Although ectopic pregnancy is more likely in the very rare occurrence of IUD contraceptive failure, IUDs remain among the most effective methods of contraception overall. By reducing the chance of all pregnancies, including ectopic pregnancies, IUDs are an appropriate option for most women.7

Contraception after gestational trophoblastic disease 

Gestational trophoblastic disease (GTD) refers to a group of placental related disorders derived from a pregnancy, commonly known as molar pregnancies. These range from local pathology (partial molar and full molar pregnancies) to malignant gestational trophoblastic neoplasia.

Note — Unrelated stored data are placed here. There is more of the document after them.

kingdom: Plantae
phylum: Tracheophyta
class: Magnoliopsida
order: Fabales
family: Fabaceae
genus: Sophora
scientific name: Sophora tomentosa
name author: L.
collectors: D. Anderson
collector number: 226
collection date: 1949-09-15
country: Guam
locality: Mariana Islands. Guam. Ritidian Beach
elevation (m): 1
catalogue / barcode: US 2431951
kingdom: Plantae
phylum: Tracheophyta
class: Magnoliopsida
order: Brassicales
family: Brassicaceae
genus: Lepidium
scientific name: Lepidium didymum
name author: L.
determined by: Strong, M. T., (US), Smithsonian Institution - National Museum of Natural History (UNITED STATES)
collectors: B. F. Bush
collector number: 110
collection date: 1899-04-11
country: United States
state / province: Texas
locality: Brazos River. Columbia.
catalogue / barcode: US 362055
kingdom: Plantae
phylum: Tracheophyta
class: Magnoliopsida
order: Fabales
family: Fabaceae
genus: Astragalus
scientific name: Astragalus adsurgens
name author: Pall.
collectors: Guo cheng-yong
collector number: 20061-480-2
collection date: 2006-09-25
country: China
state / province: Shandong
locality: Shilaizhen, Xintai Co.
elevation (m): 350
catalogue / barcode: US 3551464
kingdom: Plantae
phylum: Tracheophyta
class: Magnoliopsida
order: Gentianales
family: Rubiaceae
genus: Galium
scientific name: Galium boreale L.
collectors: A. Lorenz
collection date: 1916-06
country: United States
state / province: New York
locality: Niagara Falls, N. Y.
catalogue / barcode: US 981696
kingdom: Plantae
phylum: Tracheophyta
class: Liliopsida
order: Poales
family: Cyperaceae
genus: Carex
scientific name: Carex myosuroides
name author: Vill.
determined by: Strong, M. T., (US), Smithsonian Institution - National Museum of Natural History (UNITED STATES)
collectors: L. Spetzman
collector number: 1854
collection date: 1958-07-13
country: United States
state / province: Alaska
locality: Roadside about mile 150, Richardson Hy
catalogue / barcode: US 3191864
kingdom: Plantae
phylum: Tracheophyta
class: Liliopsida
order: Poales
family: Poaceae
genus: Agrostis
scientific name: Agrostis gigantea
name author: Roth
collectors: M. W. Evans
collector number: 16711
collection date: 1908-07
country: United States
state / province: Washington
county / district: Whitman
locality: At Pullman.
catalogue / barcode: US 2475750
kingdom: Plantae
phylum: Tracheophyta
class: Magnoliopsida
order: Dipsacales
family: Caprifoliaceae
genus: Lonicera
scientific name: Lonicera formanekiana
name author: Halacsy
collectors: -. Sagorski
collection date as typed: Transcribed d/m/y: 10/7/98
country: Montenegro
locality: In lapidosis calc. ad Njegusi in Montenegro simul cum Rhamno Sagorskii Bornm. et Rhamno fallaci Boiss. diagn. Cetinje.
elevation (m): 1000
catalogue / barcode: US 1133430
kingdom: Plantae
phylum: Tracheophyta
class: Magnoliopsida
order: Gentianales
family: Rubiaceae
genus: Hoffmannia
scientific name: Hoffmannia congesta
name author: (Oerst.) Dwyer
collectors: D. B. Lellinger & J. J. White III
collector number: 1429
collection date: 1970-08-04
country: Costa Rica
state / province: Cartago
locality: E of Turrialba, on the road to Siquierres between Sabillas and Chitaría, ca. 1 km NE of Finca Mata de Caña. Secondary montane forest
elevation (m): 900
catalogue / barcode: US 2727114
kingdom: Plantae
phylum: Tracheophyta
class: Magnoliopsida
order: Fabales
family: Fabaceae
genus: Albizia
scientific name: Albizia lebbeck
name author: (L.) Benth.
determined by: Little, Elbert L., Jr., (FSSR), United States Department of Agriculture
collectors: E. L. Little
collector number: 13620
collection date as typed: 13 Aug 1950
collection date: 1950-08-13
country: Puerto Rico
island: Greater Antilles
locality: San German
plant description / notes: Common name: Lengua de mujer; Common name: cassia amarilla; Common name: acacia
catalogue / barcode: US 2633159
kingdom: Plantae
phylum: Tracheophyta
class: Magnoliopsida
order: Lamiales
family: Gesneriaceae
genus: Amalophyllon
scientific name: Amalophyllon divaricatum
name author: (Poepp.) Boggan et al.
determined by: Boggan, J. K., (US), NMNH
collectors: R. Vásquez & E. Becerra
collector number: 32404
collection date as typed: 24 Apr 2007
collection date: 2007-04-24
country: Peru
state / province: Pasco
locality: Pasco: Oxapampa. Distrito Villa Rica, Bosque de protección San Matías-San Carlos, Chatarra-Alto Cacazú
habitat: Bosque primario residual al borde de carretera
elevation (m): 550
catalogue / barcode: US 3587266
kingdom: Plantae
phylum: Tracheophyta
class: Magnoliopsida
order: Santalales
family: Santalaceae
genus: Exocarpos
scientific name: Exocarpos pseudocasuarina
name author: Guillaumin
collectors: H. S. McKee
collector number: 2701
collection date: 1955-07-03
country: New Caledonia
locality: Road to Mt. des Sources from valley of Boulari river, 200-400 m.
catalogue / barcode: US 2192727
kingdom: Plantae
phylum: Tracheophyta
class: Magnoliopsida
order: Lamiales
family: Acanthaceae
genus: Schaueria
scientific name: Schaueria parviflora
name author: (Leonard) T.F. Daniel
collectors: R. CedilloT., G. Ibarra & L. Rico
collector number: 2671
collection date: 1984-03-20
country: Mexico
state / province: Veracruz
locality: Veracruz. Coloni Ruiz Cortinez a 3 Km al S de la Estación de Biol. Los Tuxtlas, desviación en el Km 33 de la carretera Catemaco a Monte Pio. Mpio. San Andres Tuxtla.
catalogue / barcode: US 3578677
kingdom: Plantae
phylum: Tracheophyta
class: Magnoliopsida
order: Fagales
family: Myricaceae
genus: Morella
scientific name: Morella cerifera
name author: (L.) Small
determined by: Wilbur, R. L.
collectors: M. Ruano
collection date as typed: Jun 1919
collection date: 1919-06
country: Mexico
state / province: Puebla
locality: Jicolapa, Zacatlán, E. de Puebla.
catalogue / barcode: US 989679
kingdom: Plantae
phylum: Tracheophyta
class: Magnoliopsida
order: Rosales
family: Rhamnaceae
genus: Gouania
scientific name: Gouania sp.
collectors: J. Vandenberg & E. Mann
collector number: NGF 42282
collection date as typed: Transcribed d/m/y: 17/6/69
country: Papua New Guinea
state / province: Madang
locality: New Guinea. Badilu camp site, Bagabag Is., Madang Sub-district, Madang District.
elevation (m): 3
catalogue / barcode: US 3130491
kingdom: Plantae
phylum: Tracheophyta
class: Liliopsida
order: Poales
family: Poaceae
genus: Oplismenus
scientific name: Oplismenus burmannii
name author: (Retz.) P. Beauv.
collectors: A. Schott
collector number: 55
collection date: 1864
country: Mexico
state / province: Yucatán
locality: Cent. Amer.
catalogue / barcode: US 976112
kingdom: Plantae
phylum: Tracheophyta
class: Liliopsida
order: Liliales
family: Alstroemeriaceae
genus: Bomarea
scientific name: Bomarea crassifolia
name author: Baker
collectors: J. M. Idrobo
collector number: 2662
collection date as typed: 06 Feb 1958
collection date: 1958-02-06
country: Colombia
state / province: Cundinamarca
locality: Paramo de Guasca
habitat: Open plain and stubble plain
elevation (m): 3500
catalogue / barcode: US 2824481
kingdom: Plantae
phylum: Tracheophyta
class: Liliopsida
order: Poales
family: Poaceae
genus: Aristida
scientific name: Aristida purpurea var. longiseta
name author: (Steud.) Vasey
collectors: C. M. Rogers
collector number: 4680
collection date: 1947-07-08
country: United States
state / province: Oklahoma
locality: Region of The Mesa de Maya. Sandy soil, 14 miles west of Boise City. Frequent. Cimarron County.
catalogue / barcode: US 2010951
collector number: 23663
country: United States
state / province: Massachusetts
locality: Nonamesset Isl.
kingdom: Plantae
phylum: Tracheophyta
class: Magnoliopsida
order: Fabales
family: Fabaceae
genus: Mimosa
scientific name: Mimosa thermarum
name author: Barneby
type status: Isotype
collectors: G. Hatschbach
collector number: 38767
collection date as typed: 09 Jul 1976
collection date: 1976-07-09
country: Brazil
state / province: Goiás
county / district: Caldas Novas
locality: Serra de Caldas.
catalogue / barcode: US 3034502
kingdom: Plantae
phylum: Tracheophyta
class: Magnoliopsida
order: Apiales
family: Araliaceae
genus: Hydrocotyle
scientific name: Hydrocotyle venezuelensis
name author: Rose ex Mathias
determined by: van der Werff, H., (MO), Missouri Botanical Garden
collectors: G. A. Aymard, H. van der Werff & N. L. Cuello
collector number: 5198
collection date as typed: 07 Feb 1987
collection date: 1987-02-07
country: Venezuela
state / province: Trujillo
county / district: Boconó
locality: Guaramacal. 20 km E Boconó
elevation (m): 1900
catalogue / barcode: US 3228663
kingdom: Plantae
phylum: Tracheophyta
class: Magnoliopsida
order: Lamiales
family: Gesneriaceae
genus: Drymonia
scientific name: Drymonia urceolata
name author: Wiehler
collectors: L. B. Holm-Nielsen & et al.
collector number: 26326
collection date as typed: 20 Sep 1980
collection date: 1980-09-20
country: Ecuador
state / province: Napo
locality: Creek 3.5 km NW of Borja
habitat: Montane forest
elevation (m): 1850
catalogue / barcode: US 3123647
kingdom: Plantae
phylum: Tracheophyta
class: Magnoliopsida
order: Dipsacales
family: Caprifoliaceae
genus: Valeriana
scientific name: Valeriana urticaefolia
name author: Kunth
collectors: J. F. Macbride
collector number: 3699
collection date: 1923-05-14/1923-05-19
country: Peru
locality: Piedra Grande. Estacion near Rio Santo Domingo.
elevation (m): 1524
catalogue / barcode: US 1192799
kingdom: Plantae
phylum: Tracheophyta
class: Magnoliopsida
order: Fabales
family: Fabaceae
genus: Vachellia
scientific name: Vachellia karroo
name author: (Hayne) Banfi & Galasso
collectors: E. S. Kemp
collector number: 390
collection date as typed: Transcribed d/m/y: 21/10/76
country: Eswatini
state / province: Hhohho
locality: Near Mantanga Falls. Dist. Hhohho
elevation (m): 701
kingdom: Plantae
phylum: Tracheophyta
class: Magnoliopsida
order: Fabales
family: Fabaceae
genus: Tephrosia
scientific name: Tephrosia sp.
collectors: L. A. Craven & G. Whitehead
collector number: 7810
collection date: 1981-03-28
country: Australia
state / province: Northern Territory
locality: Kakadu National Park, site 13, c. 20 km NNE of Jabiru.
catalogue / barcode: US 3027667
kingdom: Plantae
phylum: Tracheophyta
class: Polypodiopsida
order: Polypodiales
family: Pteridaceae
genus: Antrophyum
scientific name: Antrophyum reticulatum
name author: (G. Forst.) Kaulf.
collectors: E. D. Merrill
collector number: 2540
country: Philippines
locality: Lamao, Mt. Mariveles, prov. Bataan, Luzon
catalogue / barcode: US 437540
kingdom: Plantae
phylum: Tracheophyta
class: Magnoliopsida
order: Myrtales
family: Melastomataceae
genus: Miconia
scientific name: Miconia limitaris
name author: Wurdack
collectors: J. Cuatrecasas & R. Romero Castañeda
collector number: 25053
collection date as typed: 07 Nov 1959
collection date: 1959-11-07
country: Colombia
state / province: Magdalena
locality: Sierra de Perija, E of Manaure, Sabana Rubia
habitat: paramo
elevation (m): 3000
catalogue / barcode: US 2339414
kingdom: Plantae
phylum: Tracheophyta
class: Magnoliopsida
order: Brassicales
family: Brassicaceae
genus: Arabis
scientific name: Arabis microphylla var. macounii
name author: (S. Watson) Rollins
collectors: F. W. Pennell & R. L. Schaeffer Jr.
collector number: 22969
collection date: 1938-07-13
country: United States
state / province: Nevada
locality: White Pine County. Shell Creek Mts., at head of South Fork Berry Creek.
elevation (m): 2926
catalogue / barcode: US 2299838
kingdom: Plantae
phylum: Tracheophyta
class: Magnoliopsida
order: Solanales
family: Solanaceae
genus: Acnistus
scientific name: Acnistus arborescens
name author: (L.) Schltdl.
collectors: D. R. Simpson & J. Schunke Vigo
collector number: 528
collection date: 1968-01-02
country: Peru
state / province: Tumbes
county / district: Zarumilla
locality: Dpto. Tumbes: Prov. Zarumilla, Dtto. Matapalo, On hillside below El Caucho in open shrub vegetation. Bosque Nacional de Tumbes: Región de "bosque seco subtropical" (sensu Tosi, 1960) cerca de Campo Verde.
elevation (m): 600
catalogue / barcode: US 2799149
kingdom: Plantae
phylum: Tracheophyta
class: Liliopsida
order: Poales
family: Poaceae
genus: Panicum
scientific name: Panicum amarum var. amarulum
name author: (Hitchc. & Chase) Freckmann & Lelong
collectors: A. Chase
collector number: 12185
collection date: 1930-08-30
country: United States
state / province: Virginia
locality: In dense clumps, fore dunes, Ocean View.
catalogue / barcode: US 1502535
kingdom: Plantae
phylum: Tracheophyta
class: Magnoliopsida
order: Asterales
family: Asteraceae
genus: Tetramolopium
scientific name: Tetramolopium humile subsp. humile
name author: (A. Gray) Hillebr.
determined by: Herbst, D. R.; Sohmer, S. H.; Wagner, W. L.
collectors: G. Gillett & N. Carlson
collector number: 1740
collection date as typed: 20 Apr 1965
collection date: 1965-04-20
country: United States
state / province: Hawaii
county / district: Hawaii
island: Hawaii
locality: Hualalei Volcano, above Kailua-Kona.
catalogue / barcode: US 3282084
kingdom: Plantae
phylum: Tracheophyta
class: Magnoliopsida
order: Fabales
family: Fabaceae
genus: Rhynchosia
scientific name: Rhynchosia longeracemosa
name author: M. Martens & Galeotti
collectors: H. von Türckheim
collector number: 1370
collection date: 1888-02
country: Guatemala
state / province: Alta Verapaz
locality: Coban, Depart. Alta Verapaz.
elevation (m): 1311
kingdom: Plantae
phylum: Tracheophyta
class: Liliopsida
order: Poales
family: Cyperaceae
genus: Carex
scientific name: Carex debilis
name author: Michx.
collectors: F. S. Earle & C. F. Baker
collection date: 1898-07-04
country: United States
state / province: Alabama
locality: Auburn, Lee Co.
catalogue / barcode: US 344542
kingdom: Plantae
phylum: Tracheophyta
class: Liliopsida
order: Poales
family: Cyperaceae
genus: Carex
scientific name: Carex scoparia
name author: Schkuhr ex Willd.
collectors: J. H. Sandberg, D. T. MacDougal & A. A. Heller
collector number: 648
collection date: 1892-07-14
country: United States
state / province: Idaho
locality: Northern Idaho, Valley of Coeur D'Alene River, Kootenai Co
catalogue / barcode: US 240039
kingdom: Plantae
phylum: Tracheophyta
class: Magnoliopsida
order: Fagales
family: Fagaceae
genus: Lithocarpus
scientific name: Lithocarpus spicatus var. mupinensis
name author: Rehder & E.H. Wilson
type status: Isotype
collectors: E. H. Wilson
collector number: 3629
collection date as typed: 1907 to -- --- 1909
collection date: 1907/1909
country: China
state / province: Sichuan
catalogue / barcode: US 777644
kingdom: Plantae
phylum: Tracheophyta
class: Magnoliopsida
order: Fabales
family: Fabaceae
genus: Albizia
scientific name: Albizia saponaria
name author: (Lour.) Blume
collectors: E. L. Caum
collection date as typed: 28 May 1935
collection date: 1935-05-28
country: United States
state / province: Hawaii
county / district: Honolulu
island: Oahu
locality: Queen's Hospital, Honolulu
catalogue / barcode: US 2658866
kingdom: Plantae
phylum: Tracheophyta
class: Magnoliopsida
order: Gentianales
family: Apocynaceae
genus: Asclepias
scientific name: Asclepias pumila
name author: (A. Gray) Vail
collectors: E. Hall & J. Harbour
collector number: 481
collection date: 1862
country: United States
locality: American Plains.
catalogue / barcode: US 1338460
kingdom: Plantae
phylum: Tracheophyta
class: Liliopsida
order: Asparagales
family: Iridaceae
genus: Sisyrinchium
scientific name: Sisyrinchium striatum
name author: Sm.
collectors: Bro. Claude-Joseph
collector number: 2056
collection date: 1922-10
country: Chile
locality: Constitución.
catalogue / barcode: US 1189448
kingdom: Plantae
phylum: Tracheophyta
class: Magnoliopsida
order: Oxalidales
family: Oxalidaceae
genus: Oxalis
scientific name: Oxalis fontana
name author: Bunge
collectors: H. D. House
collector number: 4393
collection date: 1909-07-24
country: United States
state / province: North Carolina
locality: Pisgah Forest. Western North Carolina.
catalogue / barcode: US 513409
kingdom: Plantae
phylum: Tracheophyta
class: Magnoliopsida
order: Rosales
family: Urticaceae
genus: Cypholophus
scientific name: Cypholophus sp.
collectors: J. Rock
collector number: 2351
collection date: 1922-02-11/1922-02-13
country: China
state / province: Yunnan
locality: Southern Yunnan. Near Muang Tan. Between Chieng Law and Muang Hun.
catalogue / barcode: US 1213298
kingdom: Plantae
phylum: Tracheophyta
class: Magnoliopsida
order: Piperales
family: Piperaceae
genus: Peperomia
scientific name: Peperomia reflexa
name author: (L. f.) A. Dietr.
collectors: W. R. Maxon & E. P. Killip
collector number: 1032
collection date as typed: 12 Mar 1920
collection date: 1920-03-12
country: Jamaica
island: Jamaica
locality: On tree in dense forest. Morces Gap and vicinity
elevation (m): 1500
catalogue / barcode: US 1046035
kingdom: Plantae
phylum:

Treatment involves surgical evacuation followed by serial serum beta human chorionic gonadotrophin (beta hCG) surveillance to monitor for recurrence of GTD and reduce the risk of missing malignant transformation. The duration of the surveillance period is determined by the rate of decline in serum beta hCG levels and the specific subtype of GTD diagnosed on histopathology. As pregnancy interferes with interpretation of beta hCG and may impact prognosis, conception should be avoided until serial beta hCG readings have returned to normal (undetectable) and the relevant surveillance period after treatment is complete.1,30 People diagnosed with gestational trophoblastic neoplasia are generally advised not to conceive for 12 months after completion of treatment with chemotherapy.30

As fertility can return rapidly following treatment, early initiation of effective contraception is a key component of management.7 Most types of contraception are suitable to commence immediately after surgical evacuation of GTD, with the exception of IUDs. Hormonal fluctuations caused by GTD result in softening of the uterine wall, increasing the risk of uterine perforation. Accordingly, it is recommended that IUD use should generally be avoided for at least six weeks following surgical evacuation, and until beta hCG levels are undetectable.31

The UKMEC supports the use of progestogen-only methods (such as the POP, progestogen-only implant and DMPA injection) and CHCs (such as the POP, progestogen-only implant and DMPA injection) from the day of surgical evacuation, provided the individual is otherwise medically eligible (Table 4). Emergency contraceptive pills are also considered safe to use as required.

Conclusion

Fertility can return rapidly after pregnancy due to early ovulation and the resumption of sexual activity. GPs are well placed to initiate timely discussions and provide information on suitable contraceptive options. Most contraceptive options can be commenced without delay following the end of a pregnancy. Evidence-based guidelines such as the UKMEC should be consulted to guide safe prescribing. A patient-centred approach, supporting informed choice through clear, nondirective counselling, ensures women are empowered to select a method that aligns with their unique needs and circumstances.  MT

COMPETING INTERESTS: Dr Boerma and Dr Callister have been involved in delivering education relating to contraception for Healthed, an education provider for GPs. Dr Ong: None.